Formato: Online Artículo Texto
Lenguaje:English
Publicado: Public Library of Science 2012
Materias:
Acceso en línea:https://www.ncbi.nlm.nih.gov/pmc/articles/PMC3407100/
https://www.ncbi.nlm.nih.gov/pubmed/22848747
http://dx.doi.org/10.1371/journal.pone.0042227
Descripción
Sumario:BACKGROUND: Incidental CT findings may provide an opportunity for early detection of chronic obstructive pulmonary disease (COPD), which may prove important in CT-based lung cancer screening setting.
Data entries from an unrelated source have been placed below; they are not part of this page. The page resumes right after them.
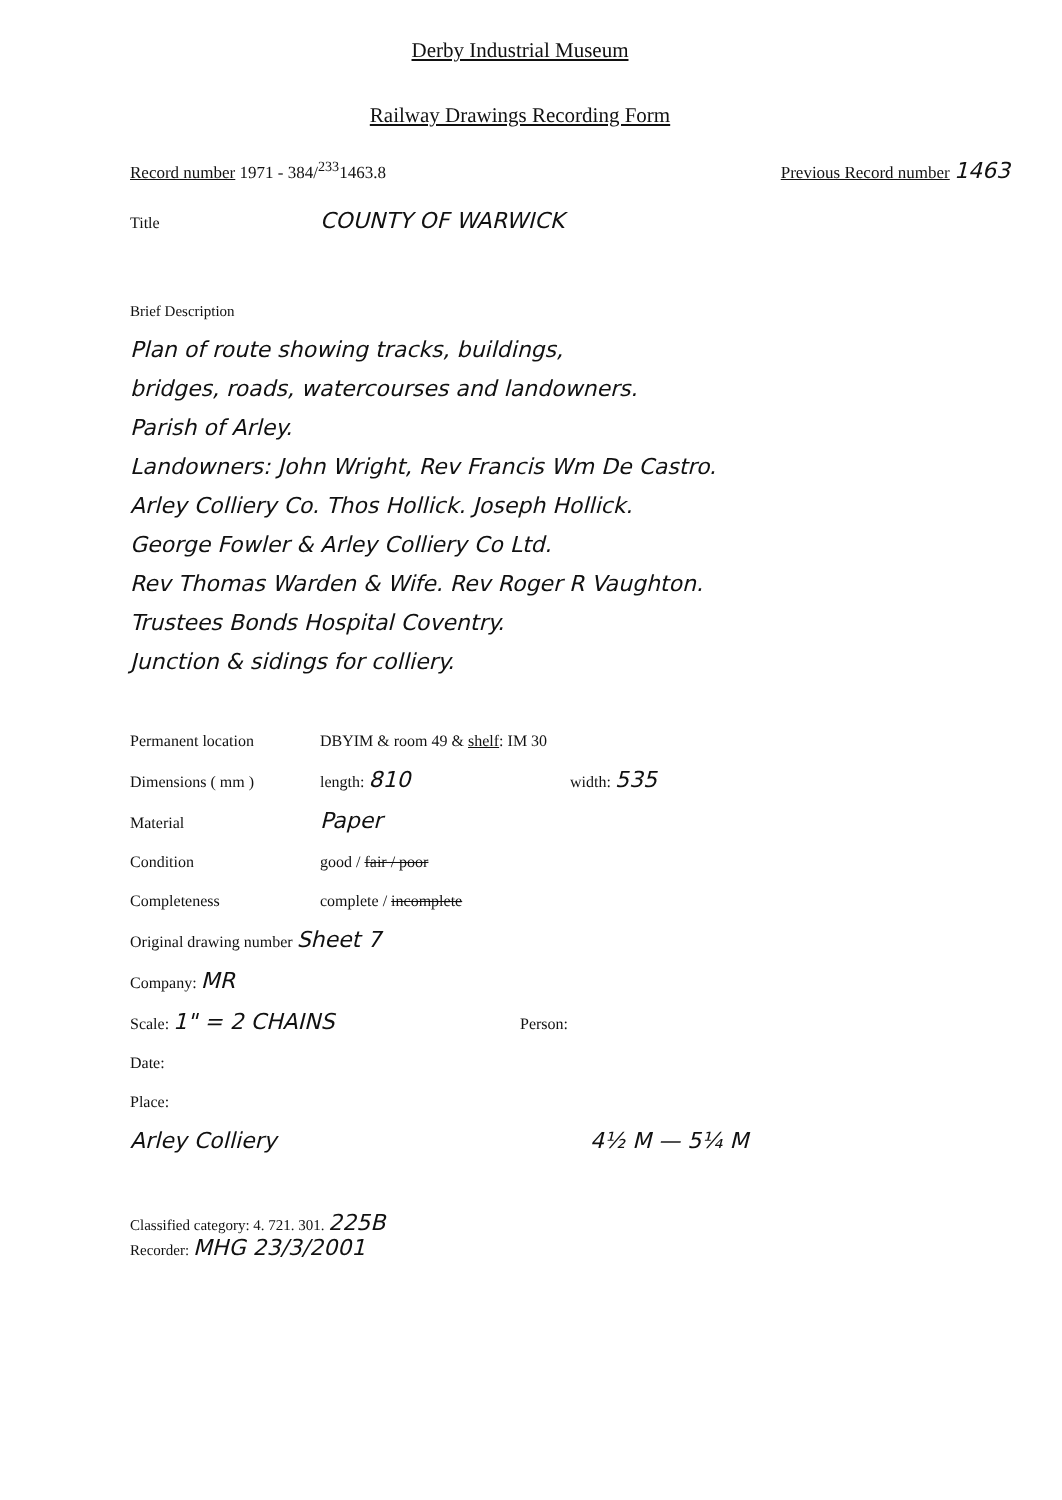Derby Industrial Museum
Railway Drawings Recording Form
Record number 1971 - 384/<sup>233</sup>1463.8 Previous Record number 1463
Title COUNTY OF WARWICK
Brief Description
Plan of route showing tracks, buildings,
bridges, roads, watercourses and landowners.
Parish of Arley.
Landowners: John Wright, Rev Francis Wm De Castro.
Arley Colliery Co. Thos Hollick. Joseph Hollick.
George Fowler & Arley Colliery Co Ltd.
Rev Thomas Warden & Wife. Rev Roger R Vaughton.
Trustees Bonds Hospital Coventry.
Junction & sidings for colliery.
Permanent location DBYIM & room 49 & shelf: IM 30
Dimensions ( mm ) length: 810 width: 535
Material Paper
Condition good / fair / poor
Completeness complete / incomplete
Original drawing number Sheet 7
Company: MR
Scale: 1" = 2 CHAINS Person:
Date:
Place:
Arley Colliery 4½ M — 5¼ M
Classified category: 4. 721. 301. 225B
Recorder: MHG 23/3/2001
We aimed to determine the diagnostic performance of human observers to visually evaluate COPD presence on CT images, in comparison to automated evaluation using quantitative CT measures. METHODS: This study was approved by the Dutch Ministry of Health and the institutional review board. All participants provided written informed consent. We studied 266 heavy smokers enrolled in a lung cancer screening trial. All subjects underwent volumetric inspiratory and expiratory chest computed tomography (CT). Pulmonary function testing was used as the reference standard for COPD. We evaluated the diagnostic performance of eight observers and one automated model based on quantitative CT measures. RESULTS: The prevalence of COPD in the study population was 44% (118/266), of whom 62% (73/118) had mild disease. The diagnostic accuracy was 74.1% in the automated evaluation, and ranged between 58.3% and 74.3% for the visual evaluation of CT images. The positive predictive value was 74.3% in the automated evaluation, and ranged between 52.9% and 74.7% for the visual evaluation. Interobserver variation was substantial, even within the subgroup of experienced observers. Agreement within observers yielded kappa values between 0.28 and 0.68, regardless of the level of expertise. The agreement between the observers and the automated CT model showed kappa values of 0.12–0.35. CONCLUSIONS: Visual evaluation of COPD presence on chest CT images provides at best modest accuracy and is associated with substantial interobserver variation. Automated evaluation of COPD subjects using quantitative CT measures appears superior to visual evaluation by human observers.